Temple Bar has always been about contradiction and multiple uses, and the area is robust enough to sustain a high level of apparent conflict
In her introduction to TBP’s glossy 1996 book Temple Bar: The Power of an Idea, which represented the apotheosis of its achievements, managing director Laura Magahy suggested that the “creative tension” between residents and publicans “will in fact ensure the sustainability of the area. A kind of ‘area democracy’ will, I believe, maintain a balance whereby one sector will not prevail over another. Temple Bar has always been about contradiction and multiple uses, and the area is robust enough to sustain a high level of apparent conflict.”
In response to concerns about how it was turning out, the Dublin City Development Plan was amended in 1998 to incorporate an appendix on Temple Bar, with a planning objective to “secure a suitable mix of day and night-time uses and activities so that pubs, licensed premises, takeaways and similar forms of uses are not in conflict with or dominating other land uses, including cultural, residential and retail”. But this was quietly dropped from the city plan in 2005, because the tourism value of Temple Bar was too important.
By then, TBP had developed an extensive residential area in the west end and was succeeded by Temple Bar Cultural Trust as the area entered its “management phase”. Some of the cultural projects failed, almost inevitably. First to go was the Viking Adventure, installed in the former church of St Michael and St John, followed by Arthouse and Designyard; the latter served as a headquarters for TBCT until it was taken over in 2014 by Dublin City Council and turned into a hollow shell.

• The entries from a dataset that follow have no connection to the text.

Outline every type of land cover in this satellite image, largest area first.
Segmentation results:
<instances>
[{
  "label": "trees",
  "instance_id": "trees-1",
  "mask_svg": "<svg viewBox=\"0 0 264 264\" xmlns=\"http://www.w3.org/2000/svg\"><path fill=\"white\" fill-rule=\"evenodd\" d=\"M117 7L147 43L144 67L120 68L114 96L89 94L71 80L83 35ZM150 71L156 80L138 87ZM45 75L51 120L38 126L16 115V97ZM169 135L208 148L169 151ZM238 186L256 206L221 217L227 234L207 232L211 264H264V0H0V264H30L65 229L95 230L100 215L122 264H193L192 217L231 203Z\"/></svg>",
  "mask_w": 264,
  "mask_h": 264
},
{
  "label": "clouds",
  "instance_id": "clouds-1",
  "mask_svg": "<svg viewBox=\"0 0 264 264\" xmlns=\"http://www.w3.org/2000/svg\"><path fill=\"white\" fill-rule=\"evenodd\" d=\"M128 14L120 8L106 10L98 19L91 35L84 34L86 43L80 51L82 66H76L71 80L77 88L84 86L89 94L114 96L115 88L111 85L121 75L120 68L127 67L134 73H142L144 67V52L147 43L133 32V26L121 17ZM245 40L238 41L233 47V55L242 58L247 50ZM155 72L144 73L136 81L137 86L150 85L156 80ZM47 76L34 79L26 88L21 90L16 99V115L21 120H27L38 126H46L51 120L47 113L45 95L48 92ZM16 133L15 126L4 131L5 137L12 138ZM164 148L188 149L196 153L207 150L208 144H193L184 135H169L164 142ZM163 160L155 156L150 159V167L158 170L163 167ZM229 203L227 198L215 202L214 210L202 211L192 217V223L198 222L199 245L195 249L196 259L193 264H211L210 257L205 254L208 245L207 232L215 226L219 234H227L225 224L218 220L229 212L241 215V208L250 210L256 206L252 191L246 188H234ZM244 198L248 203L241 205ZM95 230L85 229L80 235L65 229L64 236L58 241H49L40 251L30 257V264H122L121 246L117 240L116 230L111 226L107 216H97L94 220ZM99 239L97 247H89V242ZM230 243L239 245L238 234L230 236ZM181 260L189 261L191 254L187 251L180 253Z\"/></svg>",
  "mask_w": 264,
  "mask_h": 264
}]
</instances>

In 2015, the council commissioned Áit/Place to prepare a public realm plan for Temple. Bar, which recommended a whole series of interventions, not one of which has been implemented. A year later, GKMP Architects and Amsterdam-based Redscape were appointed to renovate Temple Bar Square, drawing up a detailed plan that seemed set to go until they were dismissed in December 2019, and the project was taken over by the roads department of the council. What it has in mind is anyone’s guess.
Ten years ago, the Bad Ass on Crown Alley - a much-loved family restaurant in the good old days - was turned into a traditional Irish pub with all the trappings, including an amplified live band that created serious noise issues for local residents, while the former North Face clothing store on Temple Lane is slated to become a “bespoke whiskey emporium”, to be operated by the Temple Bar Pub with a full seven-day publican’s on-licence, thanks to An Bord Pleanála overruling Dublin City Council’s decision to refuse permission and the recommendation of its own planning inspector.
Temple Bar residents are anxiously awaiting the board’s decision on our appeal against plans by the Merchant's Arch Pub to demolish one side of the narrow laneway for a small “boutique hotel” with a “restaurant” at ground-floor and basement levels, opening onto Temple Bar Square; we fear that it would become yet another pub, just like the Bad Ass.
We have also called on Dublin City Council to safeguard Temple Bar by designating it as an Architectural Conservation Area, given that there are only three sites remaining to be developed.
These include a derelict site on Fishamble Street, just across from the Civic Offices, which is in the council’s ownership and would be ideal for an affordable apartments scheme, but it appears to have been forgotten about. Just like Temple Bar, really.
But not by the UCD School of Architecture, which is staging a “shopfront exhibition” in the ex-Arthouse (and ex-FilmBase) building on Curved Street, illustrating the area’s transformation over the past three decades, for good or ill. So that’s something to celebrate on its 30th anniversary.
Frank McDonald is former environment editor of The Irish Times and a resident of Temple Bar since 1995.